China’s supposed mistake is that its unilateral moves had provoked its greatest rival, the United States, which considers the China Sea as an extension of the Pacific Ocean, to respond to a potential threat. Lately, it was announced that the latest warships and other high-tech weapons are being deployed to the Asia Pacific as part of Washington’s strategic shift to the region. “The Pentagon will send P-8 submarine-hunting aircraft, cruise missiles, Virginia-class submarines, coastal combat ships and F-35 fighter jets to Asian ports and bases in coming years, an unnamed senior official told reporters, saying that the Pacific theater will get the newest weapons systems first. This Asian “pivot” by the Pentagon came after decades of ground wars in Iraq and Afghanistan, reflecting concern over China’s growing military power and its assertive stance in territorial disputes with its neighbors. “The United States already plans to deploy more than half of its fleet to the Asia Pacific and to station four littoral combat ships—speedy new vessels designed to operate near coastlines—for rotational deployments in Singapore,” newspaper reports said.
The reports added that Defense Secretary Leon Panetta revealed that the stealthy F-35 Joint Strike Fighter, which is still in development, could be deployed to the Iwakuni air station in Japan’s Yamaguchi prefecture by 2017, while also providing Japan with another powerful X-band radar to bolster its missile defenses, a move announced in September.

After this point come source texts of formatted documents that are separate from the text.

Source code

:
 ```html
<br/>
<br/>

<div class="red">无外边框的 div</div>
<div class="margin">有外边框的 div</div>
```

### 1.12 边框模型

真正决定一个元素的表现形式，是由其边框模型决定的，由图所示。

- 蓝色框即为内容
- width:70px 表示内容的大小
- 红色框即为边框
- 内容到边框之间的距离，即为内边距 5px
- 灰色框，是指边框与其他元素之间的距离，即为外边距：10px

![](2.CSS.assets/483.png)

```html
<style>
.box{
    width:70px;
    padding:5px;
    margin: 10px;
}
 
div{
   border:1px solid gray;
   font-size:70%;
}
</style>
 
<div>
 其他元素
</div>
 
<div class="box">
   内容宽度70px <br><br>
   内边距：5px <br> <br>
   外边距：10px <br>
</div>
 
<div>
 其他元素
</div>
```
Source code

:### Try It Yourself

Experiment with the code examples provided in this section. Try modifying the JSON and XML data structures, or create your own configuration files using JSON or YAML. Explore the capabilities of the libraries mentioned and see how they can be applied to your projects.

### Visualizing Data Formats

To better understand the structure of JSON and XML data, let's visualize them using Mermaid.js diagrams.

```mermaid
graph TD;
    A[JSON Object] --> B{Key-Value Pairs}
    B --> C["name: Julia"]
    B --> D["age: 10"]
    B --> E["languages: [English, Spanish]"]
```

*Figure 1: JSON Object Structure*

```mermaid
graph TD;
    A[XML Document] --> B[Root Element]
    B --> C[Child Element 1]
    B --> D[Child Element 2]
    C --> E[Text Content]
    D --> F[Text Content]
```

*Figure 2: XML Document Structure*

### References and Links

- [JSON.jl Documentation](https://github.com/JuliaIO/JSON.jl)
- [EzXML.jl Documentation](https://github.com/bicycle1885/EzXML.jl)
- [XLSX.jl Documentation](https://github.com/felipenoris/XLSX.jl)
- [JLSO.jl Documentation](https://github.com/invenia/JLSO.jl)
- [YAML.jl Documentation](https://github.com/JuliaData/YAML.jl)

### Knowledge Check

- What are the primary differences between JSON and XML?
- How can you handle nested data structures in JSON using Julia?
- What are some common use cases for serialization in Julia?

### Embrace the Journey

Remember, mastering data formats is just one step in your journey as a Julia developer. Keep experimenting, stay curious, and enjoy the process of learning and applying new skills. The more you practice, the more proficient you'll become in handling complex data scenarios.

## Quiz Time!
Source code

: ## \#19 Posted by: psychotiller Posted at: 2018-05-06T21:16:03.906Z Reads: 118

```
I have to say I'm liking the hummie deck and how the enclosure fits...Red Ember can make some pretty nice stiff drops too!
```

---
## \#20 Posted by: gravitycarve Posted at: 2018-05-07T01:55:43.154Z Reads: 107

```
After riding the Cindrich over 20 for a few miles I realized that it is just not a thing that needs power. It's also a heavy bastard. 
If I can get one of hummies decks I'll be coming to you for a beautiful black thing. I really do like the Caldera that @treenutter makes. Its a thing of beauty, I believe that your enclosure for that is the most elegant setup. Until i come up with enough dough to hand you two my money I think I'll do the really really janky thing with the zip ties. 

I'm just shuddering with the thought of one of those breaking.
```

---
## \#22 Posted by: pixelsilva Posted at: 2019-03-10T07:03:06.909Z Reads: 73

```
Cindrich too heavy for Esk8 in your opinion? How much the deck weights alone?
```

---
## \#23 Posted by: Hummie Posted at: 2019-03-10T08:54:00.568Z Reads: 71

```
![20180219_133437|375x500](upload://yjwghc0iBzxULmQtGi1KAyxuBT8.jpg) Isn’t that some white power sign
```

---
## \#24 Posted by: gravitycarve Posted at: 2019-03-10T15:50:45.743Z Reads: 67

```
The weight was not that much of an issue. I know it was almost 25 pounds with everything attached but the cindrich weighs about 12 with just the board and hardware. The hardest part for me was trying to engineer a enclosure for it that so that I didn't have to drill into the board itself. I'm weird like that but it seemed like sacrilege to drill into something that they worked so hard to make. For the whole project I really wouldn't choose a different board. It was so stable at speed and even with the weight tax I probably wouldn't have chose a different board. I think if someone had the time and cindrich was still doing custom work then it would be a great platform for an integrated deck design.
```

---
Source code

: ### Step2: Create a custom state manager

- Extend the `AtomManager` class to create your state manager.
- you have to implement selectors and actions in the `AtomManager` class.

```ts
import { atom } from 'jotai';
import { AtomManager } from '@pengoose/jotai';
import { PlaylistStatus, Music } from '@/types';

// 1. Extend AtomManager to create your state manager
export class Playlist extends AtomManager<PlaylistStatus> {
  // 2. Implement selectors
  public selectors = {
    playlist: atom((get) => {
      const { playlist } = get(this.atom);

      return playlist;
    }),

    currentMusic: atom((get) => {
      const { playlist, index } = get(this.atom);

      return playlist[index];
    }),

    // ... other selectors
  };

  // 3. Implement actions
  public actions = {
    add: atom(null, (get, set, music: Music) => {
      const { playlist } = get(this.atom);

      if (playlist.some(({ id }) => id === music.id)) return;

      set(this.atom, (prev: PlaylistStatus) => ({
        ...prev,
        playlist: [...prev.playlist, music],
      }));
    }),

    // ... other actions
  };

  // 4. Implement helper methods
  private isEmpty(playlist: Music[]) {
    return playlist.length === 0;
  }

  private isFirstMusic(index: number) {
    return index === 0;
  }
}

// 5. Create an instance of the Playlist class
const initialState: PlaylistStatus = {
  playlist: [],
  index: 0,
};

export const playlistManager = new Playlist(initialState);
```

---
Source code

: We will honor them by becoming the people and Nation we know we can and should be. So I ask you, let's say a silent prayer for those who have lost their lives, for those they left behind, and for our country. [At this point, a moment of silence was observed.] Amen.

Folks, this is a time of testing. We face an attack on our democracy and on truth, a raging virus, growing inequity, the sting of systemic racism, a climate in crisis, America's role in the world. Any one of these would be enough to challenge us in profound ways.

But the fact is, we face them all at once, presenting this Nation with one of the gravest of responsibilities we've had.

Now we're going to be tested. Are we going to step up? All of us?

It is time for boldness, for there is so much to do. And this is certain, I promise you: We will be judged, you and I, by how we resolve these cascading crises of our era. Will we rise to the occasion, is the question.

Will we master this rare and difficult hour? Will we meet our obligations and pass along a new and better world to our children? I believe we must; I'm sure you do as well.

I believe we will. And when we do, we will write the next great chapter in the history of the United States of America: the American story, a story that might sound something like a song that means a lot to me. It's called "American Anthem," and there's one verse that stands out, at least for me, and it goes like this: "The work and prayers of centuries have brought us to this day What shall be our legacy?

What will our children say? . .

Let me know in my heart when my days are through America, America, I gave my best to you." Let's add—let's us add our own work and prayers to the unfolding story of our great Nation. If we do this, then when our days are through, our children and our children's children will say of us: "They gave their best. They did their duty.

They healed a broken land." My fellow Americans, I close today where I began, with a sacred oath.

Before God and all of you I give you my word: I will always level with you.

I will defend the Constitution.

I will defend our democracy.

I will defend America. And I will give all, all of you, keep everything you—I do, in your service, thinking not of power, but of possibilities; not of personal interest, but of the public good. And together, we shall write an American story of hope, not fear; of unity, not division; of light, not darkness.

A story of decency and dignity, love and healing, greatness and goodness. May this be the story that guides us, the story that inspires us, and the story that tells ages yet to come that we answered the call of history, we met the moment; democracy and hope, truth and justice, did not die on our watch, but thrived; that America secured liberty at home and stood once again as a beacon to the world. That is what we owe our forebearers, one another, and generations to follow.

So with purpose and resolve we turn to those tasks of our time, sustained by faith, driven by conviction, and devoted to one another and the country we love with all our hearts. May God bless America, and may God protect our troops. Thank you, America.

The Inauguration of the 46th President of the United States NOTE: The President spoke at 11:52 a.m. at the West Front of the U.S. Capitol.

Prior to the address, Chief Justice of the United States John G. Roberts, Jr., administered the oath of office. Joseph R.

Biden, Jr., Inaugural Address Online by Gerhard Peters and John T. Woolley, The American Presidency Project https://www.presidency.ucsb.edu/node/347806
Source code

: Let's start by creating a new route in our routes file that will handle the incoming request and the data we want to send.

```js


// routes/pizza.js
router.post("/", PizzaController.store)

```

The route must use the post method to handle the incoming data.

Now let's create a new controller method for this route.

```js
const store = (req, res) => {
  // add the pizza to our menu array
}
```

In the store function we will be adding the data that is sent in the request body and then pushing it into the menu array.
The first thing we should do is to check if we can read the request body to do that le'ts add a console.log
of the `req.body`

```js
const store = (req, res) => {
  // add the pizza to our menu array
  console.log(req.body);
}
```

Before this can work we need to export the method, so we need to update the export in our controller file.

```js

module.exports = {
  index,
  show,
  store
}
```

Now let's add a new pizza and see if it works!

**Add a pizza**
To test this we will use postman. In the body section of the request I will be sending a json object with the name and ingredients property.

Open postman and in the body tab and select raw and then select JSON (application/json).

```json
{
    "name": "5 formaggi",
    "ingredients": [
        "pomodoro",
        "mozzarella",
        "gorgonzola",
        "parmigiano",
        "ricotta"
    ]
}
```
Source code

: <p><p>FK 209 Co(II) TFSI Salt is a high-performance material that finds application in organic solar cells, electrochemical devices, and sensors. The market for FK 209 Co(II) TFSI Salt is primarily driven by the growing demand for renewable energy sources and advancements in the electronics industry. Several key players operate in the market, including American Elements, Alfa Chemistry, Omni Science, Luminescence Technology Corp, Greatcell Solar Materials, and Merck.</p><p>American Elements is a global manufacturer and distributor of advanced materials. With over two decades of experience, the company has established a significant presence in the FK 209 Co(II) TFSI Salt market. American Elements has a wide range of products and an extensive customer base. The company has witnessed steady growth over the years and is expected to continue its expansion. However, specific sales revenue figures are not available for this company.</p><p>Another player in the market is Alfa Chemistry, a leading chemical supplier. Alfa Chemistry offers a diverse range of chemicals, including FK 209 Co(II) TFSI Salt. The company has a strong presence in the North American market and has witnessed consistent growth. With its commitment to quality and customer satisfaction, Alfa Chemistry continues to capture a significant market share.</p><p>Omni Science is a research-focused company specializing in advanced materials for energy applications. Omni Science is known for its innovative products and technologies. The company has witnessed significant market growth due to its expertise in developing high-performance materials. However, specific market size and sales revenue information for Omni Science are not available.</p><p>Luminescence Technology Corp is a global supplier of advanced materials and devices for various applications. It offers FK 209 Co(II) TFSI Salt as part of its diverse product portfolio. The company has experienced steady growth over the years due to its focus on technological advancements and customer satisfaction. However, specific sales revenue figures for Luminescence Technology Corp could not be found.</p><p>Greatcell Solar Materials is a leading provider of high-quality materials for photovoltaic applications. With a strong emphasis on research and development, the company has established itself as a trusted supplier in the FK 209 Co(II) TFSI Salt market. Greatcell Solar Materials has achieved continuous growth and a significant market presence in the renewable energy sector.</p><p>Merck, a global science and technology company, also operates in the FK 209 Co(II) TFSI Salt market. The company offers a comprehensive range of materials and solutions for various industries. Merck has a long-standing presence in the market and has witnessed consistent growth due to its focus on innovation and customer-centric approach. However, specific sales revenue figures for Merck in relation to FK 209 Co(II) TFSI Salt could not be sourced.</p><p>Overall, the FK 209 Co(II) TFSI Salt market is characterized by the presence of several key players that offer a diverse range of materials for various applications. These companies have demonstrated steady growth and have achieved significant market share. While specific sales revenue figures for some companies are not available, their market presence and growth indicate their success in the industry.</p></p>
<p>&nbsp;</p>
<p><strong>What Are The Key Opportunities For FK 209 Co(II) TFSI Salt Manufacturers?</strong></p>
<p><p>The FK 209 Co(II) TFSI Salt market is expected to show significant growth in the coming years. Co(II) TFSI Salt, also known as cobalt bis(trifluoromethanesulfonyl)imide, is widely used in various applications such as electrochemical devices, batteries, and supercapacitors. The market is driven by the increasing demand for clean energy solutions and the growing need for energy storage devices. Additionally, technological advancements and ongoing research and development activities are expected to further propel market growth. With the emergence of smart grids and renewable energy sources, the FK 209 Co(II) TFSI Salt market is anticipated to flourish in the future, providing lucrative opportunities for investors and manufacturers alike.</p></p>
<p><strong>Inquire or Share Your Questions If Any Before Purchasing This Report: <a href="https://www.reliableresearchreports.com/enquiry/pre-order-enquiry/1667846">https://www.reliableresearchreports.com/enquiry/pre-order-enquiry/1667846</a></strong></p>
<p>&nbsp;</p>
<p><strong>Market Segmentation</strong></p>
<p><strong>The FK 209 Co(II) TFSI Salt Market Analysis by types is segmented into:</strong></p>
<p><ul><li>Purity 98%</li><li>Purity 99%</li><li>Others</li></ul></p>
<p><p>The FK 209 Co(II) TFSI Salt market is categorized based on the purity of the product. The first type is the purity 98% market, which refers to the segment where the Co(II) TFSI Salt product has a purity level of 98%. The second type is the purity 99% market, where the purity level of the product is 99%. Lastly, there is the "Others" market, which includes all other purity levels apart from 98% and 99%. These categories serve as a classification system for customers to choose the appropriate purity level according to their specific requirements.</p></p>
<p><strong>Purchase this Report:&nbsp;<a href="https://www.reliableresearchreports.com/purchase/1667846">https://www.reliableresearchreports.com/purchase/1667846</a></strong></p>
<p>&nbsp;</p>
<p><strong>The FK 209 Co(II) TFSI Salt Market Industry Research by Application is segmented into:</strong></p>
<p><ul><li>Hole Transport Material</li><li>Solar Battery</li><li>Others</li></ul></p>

America’s military was triggered by deep concern over Beijing’s recent actions in the South China Sea, referring to tough new maritime rules from China’s Hainan province, a controversial map in new Chinese passports and allegations that Chinese fishing boats cut the seismic cables of a Vietnamese geological survey vessel, other news reports said. Recently, Hainan province adopted new policy, allowing local police to board and expel foreign ships entering waters it considers under Chinese jurisdiction. Beijing infuriated its neighbors by issuing new passports incorporating the 9-dash line map. Two countries, Vietnam and the Philippines, countered by not honoring the passports, stamping immigration records on a separate piece of paper instead.